The dining room invites you graciously with its cozy earth tone hues, ornate crystal chandeliers with candelabra lighting, lavish draperies, dining nooks, vaulted alcoves, distressed wood floors and plush-cushioned furniture. Oversized vases appointed with fresh flowers, contemporary art and floor to ceiling windows give the space a smattering of light and airiness. The staff here is constantly poised and ready to see to your every request, much anticipating it before you even do. A very nice touch.

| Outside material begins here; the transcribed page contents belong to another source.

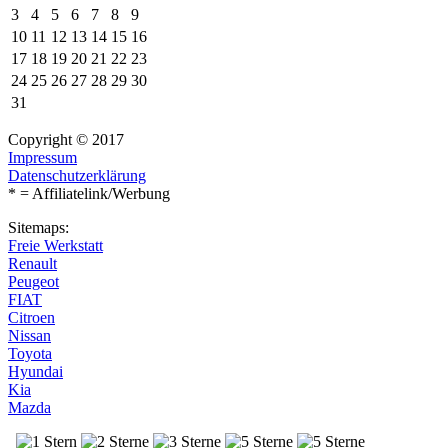
3
4
5
6
7
8
9
10
11
12
13
14
15
16
17
18
19
20
21
22
23
24
25
26
27
28
29
30
31
Copyright © 2017
Impressum
Datenschutzerklärung
* = Affiliatelink/Werbung
Sitemaps:
Freie Werkstatt
Renault
Peugeot
FIAT
Citroen
Nissan
Toyota
Hyundai
Kia
Mazda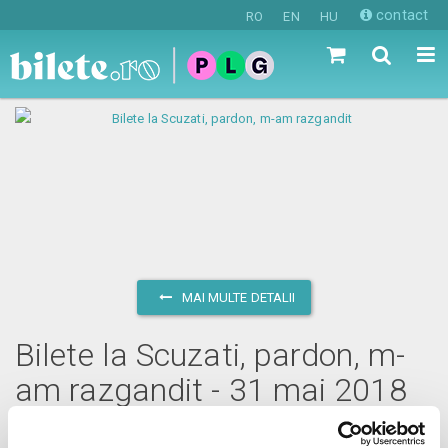
contact
RO
EN
HU
MAI MULTE DETALII
Bilete la Scuzati, pardon, m-
am razgandit - 31 mai 2018
joi, 31 mai 2018 ora 20:00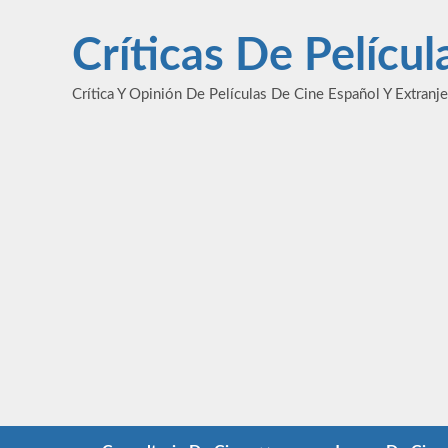
Saltar
al
Críticas De Pelícu
contenido
Crítica Y Opinión De Películas De Cine Español Y Extranj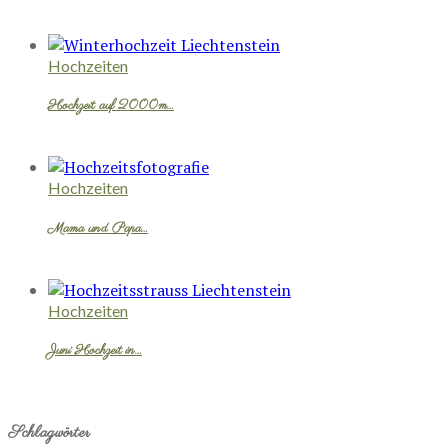
Hochzeiten
Hochzeit auf 2000m…
Hochzeiten
Mama und Papa…
Hochzeiten
Juni Hochzeit in…
Schlagwörter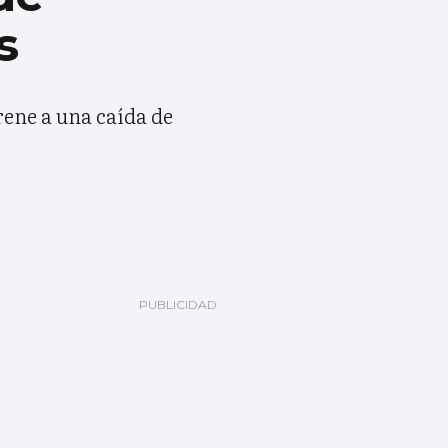
s
rene a una caída de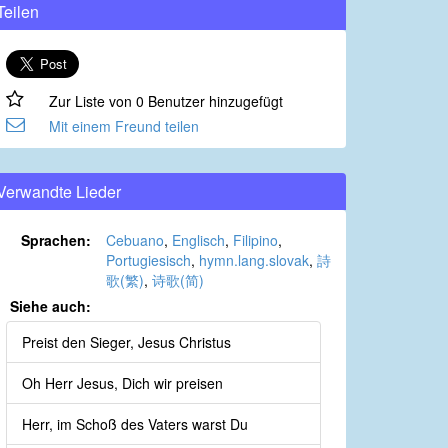
Teilen
Zur Liste von 0 Benutzer hinzugefügt
Mit einem Freund teilen
Verwandte Lieder
Sprachen:
Cebuano
,
Englisch
,
Filipino
,
Portugiesisch
,
hymn.lang.slovak
,
詩
歌(繁)
,
诗歌(简)
Siehe auch:
Preist den Sieger, Jesus Christus
Oh Herr Jesus, Dich wir preisen
Herr, im Schoß des Vaters warst Du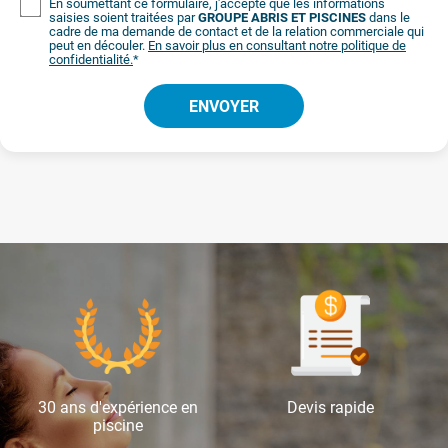
En soumettant ce formulaire, j'accepte que les informations
saisies soient traitées par
GROUPE ABRIS ET PISCINES
dans le
cadre de ma demande de contact et de la relation commerciale qui
peut en découler.
En savoir plus en consultant notre politique de
confidentialité.
*
30 ans d'expérience en
Devis rapide
piscine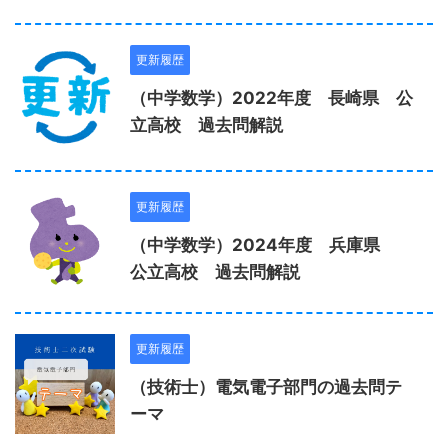
更新履歴
（中学数学）2022年度 長崎県 公
立高校 過去問解説
更新履歴
（中学数学）2024年度 兵庫県
公立高校 過去問解説
更新履歴
（技術士）電気電子部門の過去問テ
ーマ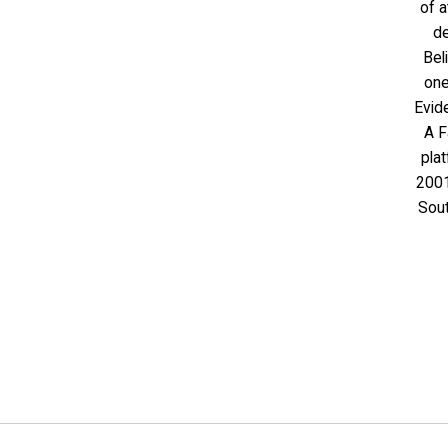
of a
de
Bel
one
Evid
A F
plat
2001
Sout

And oh, the delicious Italian fare. Executive Chef Todd MacDonald truly wows with his well seasoned culinary flare, featuring a menu that is as much aristocratic as it is rustic. Their Prosciutto di Parma is fresh and delightful, with generous amounts of curled flavorful cold meats mingling with floral edibles like violet artichokes and sylvetta arugula. The Organic Risotto Milanese with Slow Cooked Veal Cheeks and the Spaghetti with Maine Lobster are sublime. Should you desire, a skilled mixologist mixes drinks at the dining room bar with great care to individual requests. Seasonal daily specials are artful and enthusiastically presented.
Just as much worthy, the ground level features a gourmet market and a café. A custom-made chandelier made of 300 wine glasses, a mosaic of colorful tiles, rustic cast iron columns, Italian marble counter tops and 100-year-old wood beams across the ceiling all make for universal appeal. Serving morning through night, it also features retail and take-out space offering a fine selection of imported Italian products including olive oils, pastas, and truffles, as well as homemade items like bread, cured meats, soups and signature pastries.
On the lowest level, the Tzigan is this space’s upscale lounge that features an intimate setting complete with a unique décor done in precious metals. For something unique, VIP clients here are given the opportunity to join an exclusive carafe program, whereby they may rent a shelved box in order to store their favorite luxury spirits around for their next visit. (Cognacs, Scotch and other rare brandies) Tzigane will also be the first club in New York to offer bottles of wine for those who want to keep going with their wine after dinner. The club is slated to open during the middle of August for a soft launch.
A visit to this space is an easy indulgence. After all, sometimes don’t you just want to be swept off of your feet?